Pick every line out of the entries below that has the string "настройки", and copy it.

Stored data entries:
- - - - -
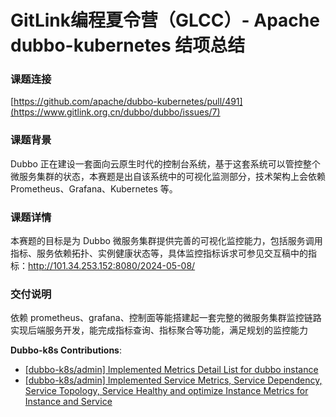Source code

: # GitLink编程夏令营（GLCC）- Apache dubbo-kubernetes 结项总结

### 课题连接
[https://github.com/apache/dubbo-kubernetes/pull/491](https://www.gitlink.org.cn/dubbo/dubbo/issues/7)

### 课题背景
Dubbo 正在建设一套面向云原生时代的控制台系统，基于这套系统可以管控整个微服务集群的状态，本赛题是出自该系统中的可视化监测部分，技术架构上会依赖 Prometheus、Grafana、Kubernetes 等。

### 课题详情
本赛题的目标是为 Dubbo 微服务集群提供完善的可视化监控能力，包括服务调用指标、服务依赖拓扑、实例健康状态等，具体监控指标诉求可参见交互稿中的指标：http://101.34.253.152:8080/2024-05-08/

### 交付说明
依赖 prometheus、grafana、控制面等能搭建起一套完整的微服务集群监控链路
实现后端服务开发，能完成指标查询、指标聚合等功能，满足规划的监控能力

**Dubbo-k8s Contributions**:
  - [[dubbo-k8s/admin] Implemented Metrics Detail List for dubbo instance](https://github.com/apache/dubbo-kubernetes/pull/319)
  - [[dubbo-k8s/admin] Implemented Service Metrics, Service Dependency, Service Topology, Service Healthy and optimize Instance Metrics for Instance and Service](https://github.com/apache/dubbo-kubernetes/pull/491)
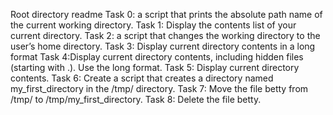 Root directory readme
Task 0:  a script that prints the absolute path name of the current working directory.
Task 1: Display the contents list of your current directory.
Task 2: a script that changes the working directory to the user’s home directory.
Task 3: Display current directory contents in a long format
Task 4:Display current directory contents, including hidden files (starting with .). Use the long format.
Task 5: Display current directory contents.
Task 6: Create a script that creates a directory named my_first_directory in the /tmp/ directory.
Task 7: Move the file betty from /tmp/ to /tmp/my_first_directory.
Task 8: Delete the file betty.
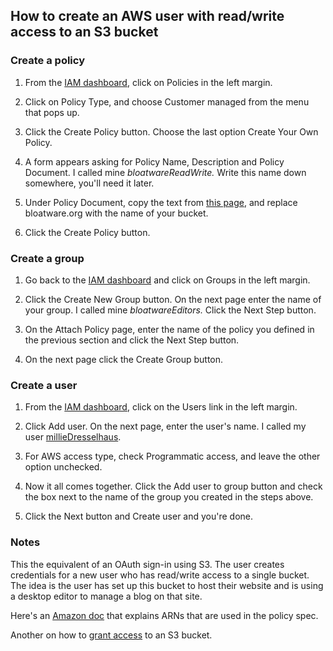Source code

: ## How to create an AWS user with read/write access to an S3 bucket

### Create a policy

1. From the <a href="https://console.aws.amazon.com/iam/home?#/home">IAM dashboard</a>, click on Policies in the left margin. 

2. Click on Policy Type, and choose Customer managed from the menu that pops up. 

3. Click the Create Policy button. Choose the last option Create Your Own Policy.

4. A form appears asking for Policy Name, Description and Policy Document. I called mine _bloatwareReadWrite._ Write this name down somewhere, you'll need it later. 

5. Under Policy Document, copy the text from <a href="https://gist.github.com/scripting/9d9305a572f0e8bd4a3ac1626febfae7">this page</a>, and replace bloatware.org with the name of your bucket. 

6. Click the Create Policy button. 

### Create a group

1. Go back to the <a href="https://console.aws.amazon.com/iam/home?#/home">IAM dashboard</a> and click on Groups in the left margin.

2. Click the Create New Group button. On the next page enter the name of your group. I called mine _bloatwareEditors._  Click the Next Step button.

3. On the Attach Policy page, enter the name of the policy you defined in the previous section and click the Next Step button.

4. On the next page click the Create Group button.

### Create a user

1. From the <a href="https://console.aws.amazon.com/iam/home?#/home">IAM dashboard</a>, click on the Users link in the left margin.

2. Click Add user. On the next page, enter the user's name. I called my user <a href="http://scripting.com/2017/08/09.html#a080510">millieDresselhaus</a>. 

3. For AWS access type, check Programmatic access, and leave the other option unchecked. 

4. Now it all comes together. Click the Add user to group button and check the box next to the name of the group you created in the steps above. 

5. Click the Next button and Create user and you're done. 

### Notes

This the equivalent of an OAuth sign-in using S3. The user creates credentials for a new user who has read/write access to a single bucket. The idea is the user has set up this bucket to host their website and is using a desktop editor to manage a blog on that site. 

Here's an <a href="http://docs.aws.amazon.com/general/latest/gr/aws-arns-and-namespaces.html#arn-syntax-s3">Amazon doc</a> that explains ARNs that are used in the policy spec. 

Another on how to <a href="https://aws.amazon.com/blogs/security/writing-iam-policies-how-to-grant-access-to-an-amazon-s3-bucket/">grant access</a> to an S3 bucket. 

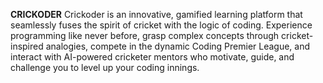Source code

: **CRICKODER**
Crickoder is an innovative, gamified learning platform that seamlessly fuses the spirit of cricket with the logic of coding.
Experience programming like never before, grasp complex concepts through cricket-inspired analogies, compete in the dynamic Coding Premier League, and interact with AI-powered cricketer mentors who motivate, guide, and challenge you to level up your coding innings.
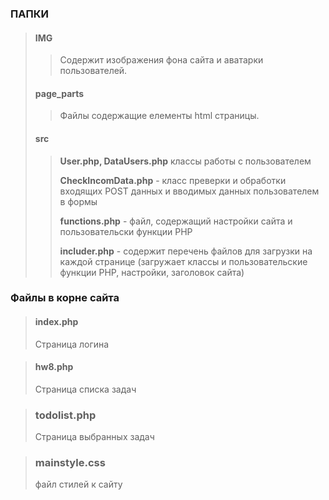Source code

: ### ПАПКИ

> #### IMG
>> Содержит изображения фона сайта и аватарки пользователей.
> #### page_parts
>> Файлы содержащие елементы html страницы.
> #### src
>> **User.php, DataUsers.php** классы работы с пользователем
>>
>> **CheckIncomData.php** - класс преверки и обработки входящих POST данных и вводимых данных пользователем в формы
>>
>> **functions.php** - файл, содержащий настройки сайта и пользовательски функции PHP
>>
>> **includer.php** - содержит перечень файлов для загрузки на каждой странице (загружает классы и пользовательские функции PHP, настройки, заголовок сайта) 
### Файлы в корне сайта
> #### index.php
> Страница логина

> #### hw8.php
> Страница списка задач

> ### todolist.php
> Страница выбранных задач

> ### mainstyle.css
> файл стилей к сайту
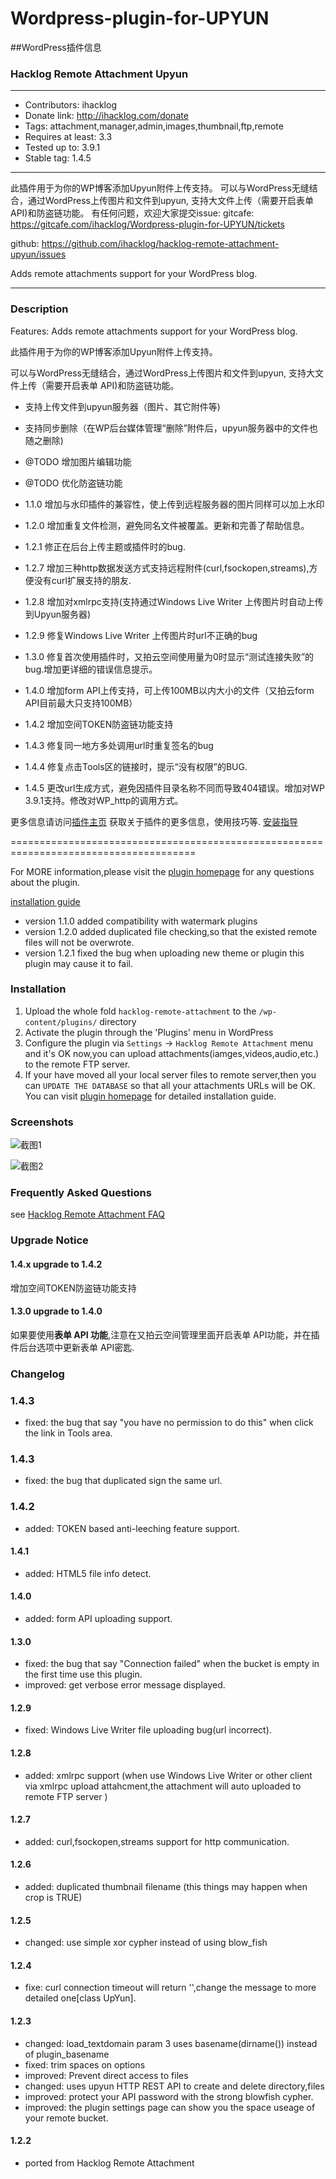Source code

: # Wordpress-plugin-for-UPYUN##WordPress插件信息### Hacklog Remote Attachment Upyun------------------------------------------------------------* Contributors: ihacklog* Donate link: http://ihacklog.com/donate* Tags: attachment,manager,admin,images,thumbnail,ftp,remote* Requires at least: 3.3* Tested up to: 3.9.1* Stable tag: 1.4.5------------------------------------------------------------此插件用于为你的WP博客添加Upyun附件上传支持。可以与WordPress无缝结合，通过WordPress上传图片和文件到upyun, 支持大文件上传（需要开启表单 API)和防盗链功能。有任何问题，欢迎大家提交issue:gitcafe:https://gitcafe.com/ihacklog/Wordpress-plugin-for-UPYUN/ticketsgithub:https://github.com/ihacklog/hacklog-remote-attachment-upyun/issuesAdds remote attachments support for your WordPress blog.------------------------------------------------------------### DescriptionFeatures: Adds remote attachments support for your WordPress blog.此插件用于为你的WP博客添加Upyun附件上传支持。可以与WordPress无缝结合，通过WordPress上传图片和文件到upyun, 支持大文件上传（需要开启表单 API)和防盗链功能。* 支持上传文件到upyun服务器（图片、其它附件等)* 支持同步删除（在WP后台媒体管理“删除”附件后，upyun服务器中的文件也随之删除)* @TODO 增加图片编辑功能* @TODO 优化防盗链功能* 1.1.0 增加与水印插件的兼容性，使上传到远程服务器的图片同样可以加上水印* 1.2.0 增加重复文件检测，避免同名文件被覆盖。更新和完善了帮助信息。* 1.2.1 修正在后台上传主题或插件时的bug.* 1.2.7 增加三种http数据发送方式支持远程附件(curl,fsockopen,streams),方便没有curl扩展支持的朋友.* 1.2.8 增加对xmlrpc支持(支持通过Windows Live Writer 上传图片时自动上传到Upyun服务器)* 1.2.9 修复Windows Live Writer 上传图片时url不正确的bug* 1.3.0 修复首次使用插件时，又拍云空间使用量为0时显示“测试连接失败”的bug.增加更详细的错误信息提示。* 1.4.0 增加form API上传支持，可上传100MB以内大小的文件（又拍云form API目前最大只支持100MB）* 1.4.2 增加空间TOKEN防盗链功能支持* 1.4.3 修复同一地方多处调用url时重复签名的bug* 1.4.4 修复点击Tools区的链接时，提示“没有权限”的BUG.* 1.4.5 更改url生成方式，避免因插件目录名称不同而导致404错误。增加对WP 3.9.1支持。修改对WP_http的调用方式。更多信息请访问[插件主页](http://ihacklog.com/?p=5001 "plugin homepage") 获取关于插件的更多信息，使用技巧等.[安装指导](http://ihacklog.com/?p=4993 "安装指导")======================================================================================For MORE information,please visit the [plugin homepage](http://ihacklog.com/?p=5204 "plugin homepage") for any questions about the plugin.[installation guide](http://ihacklog.com/?p=4993 "installation guide")* version 1.1.0 added compatibility with watermark plugins* version 1.2.0 added duplicated file checking,so that the existed remote files will not be overwrote.* version 1.2.1 fixed the bug when uploading new theme or plugin this plugin may cause it to fail.### Installation1. Upload the whole fold `hacklog-remote-attachment` to the `/wp-content/plugins/` directory2. Activate the plugin through the 'Plugins' menu in WordPress3. Configure the plugin via `Settings` -> `Hacklog Remote Attachment` menu and it's OK now,you can upload attachments(iamges,videos,audio,etc.) to the remote FTP server.4. If your have moved all your local server files to remote server,then you can `UPDATE THE DATABASE` so that all your attachments URLs will be OK.You can visit [plugin homepage](http://ihacklog.com/?p=5001 "plugin homepage") for detailed installation guide.### Screenshots![截图1](/ihacklog/Wordpress-plugin-for-UPYUN/raw/master/screenshot-1.png "截图1")![截图2](/ihacklog/Wordpress-plugin-for-UPYUN/raw/master/screenshot-2.png "截图2")### Frequently Asked Questionssee[Hacklog Remote Attachment FAQ](http://ihacklog.com/?p=5001 "Hacklog Remote Attachment FAQ")### Upgrade Notice#### 1.4.x upgrade to 1.4.2增加空间TOKEN防盗链功能支持#### 1.3.0 upgrade to 1.4.0如果要使用**表单 API 功能**,注意在又拍云空间管理里面开启表单 API功能，并在插件后台选项中更新表单 API密匙.### Changelog### 1.4.3* fixed: the bug that say "you have no permission to do this" when click the  link in Tools area.### 1.4.3* fixed: the bug that duplicated sign the same url.### 1.4.2* added: TOKEN based anti-leeching feature support.#### 1.4.1* added: HTML5 file info detect.#### 1.4.0* added: form API uploading support.#### 1.3.0* fixed: the bug that say "Connection failed" when the bucket is empty in the first time use this plugin.* improved: get verbose error message displayed.#### 1.2.9* fixed: Windows Live Writer file uploading bug(url incorrect).#### 1.2.8* added: xmlrpc support (when use Windows Live Writer or other client via xmlrpc upload attahcment,the attachment will auto uploaded to remote FTP server )#### 1.2.7* added: curl,fsockopen,streams support for http communication.#### 1.2.6* added: duplicated thumbnail filename (this things may happen when crop is TRUE)#### 1.2.5* changed: use simple xor cypher instead of using blow_fish#### 1.2.4* fixe: curl connection timeout will return '',change the message to more detailed one[class UpYun].#### 1.2.3* changed: load_textdomain param 3 uses basename(dirname()) instead of plugin_basename* fixed: trim spaces on options* improved: Prevent direct access to files* changed: uses upyun HTTP REST API to create and delete directory,files* improved: protect your API password with the strong blowfish cypher.* improved: the plugin settings page can show you the space useage of your remote bucket.#### 1.2.2* ported from Hacklog Remote Attachment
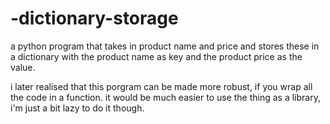 # -dictionary-storage
a python program that takes in product name and price and stores these in a dictionary
with the product name as key and the product price as the value.

i later realised that this porgram can be made more robust, if you wrap all the code in a function.
it would be much easier to use the thing as a library, i'm just a bit lazy to do it though.
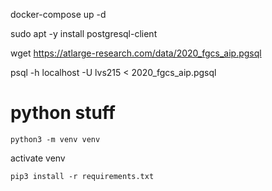 docker-compose up -d

sudo apt -y install postgresql-client

wget https://atlarge-research.com/data/2020_fgcs_aip.pgsql

psql -h localhost -U lvs215 < 2020_fgcs_aip.pgsql

# python stuff

`python3 -m venv venv`

activate venv

`pip3 install -r requirements.txt`


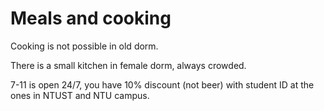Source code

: # Meals and cooking

Cooking is not possible in old dorm.

There is a small kitchen in female dorm, always crowded.



7-11 is open 24/7, you have 10% discount \(not beer\) with student ID at the ones in NTUST and NTU campus.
- - - - -
OUTPUT OF THE EXERCISE =>
>> **functions.php** - файл, содержащий настройки сайта и пользовательски функции PHP
>> **includer.php** - содержит перечень файлов для загрузки на каждой странице (загружает классы и пользовательские функции PHP, настройки, заголовок сайта) 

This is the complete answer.